List of important date
Submission of abstracts 2nd of March 2009
Notification of acceptance 1st of April 2009
Deadline for registration 15th of May 2009
Conference 18th - 19th of June 2009
Finn Kensing, University of Copenhagen, Denmark
Jørgen P. Bansler, Technical University of Denmark
For abstract submission and further information, contact
infrastructures2009 @ sundhedsITnet.dk
The other event is in April (and has already closed in terms of submissions):
Health and Care Infrastructure Research and Innovation Centre
HaCIRIC International Conference 2009 -
Improving healthcare infrastructures through innovation
2-3 April 2009, Hilton Metropole, Brighton
The conference will bring together researchers and practitioners from across disciplines and countries with different healthcare systems to focus on how to use innovation to improve the delivery and operation of healthcare infrastructure. Areas of particular interest include:
Integrating infrastructure and service planning
Can we translate service planning into infrastructure asset planning more effectively? Are moves towards greater contestability and a local devolution of responsibilities making this harder? What lessons are there from different national health systems? What tools, models and performance metrics are appropriate?

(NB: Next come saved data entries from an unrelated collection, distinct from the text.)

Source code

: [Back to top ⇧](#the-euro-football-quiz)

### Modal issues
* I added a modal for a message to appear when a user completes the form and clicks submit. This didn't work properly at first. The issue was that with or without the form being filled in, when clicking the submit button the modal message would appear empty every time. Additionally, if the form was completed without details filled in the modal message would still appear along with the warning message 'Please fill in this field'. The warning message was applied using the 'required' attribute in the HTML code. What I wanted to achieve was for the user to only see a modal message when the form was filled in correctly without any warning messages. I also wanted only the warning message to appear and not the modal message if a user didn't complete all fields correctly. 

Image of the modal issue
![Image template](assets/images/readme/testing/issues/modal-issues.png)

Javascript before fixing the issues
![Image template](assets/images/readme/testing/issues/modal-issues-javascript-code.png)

Stimulating innovation in infrastructure provision
How can procurement and incentivisation models be designed to deliver innovation? Can policy targets be used more effectively? How do we ensure that innovation is embedded on a sustainable basis? How can the design process be more effectively used to generate innovation? How do we capture and diffuse knowledge of innovative solutions?
Examples of infrastructure innovation targeted at key problems
Healthcare acquired infection is an example of an area where a multi-disciplinary approach embracing service delivery, behavioural and infrastructure change is needed. We are interested in case studies and research reporting on how this has been tackled, as well as the methodological challenges in conducting such research.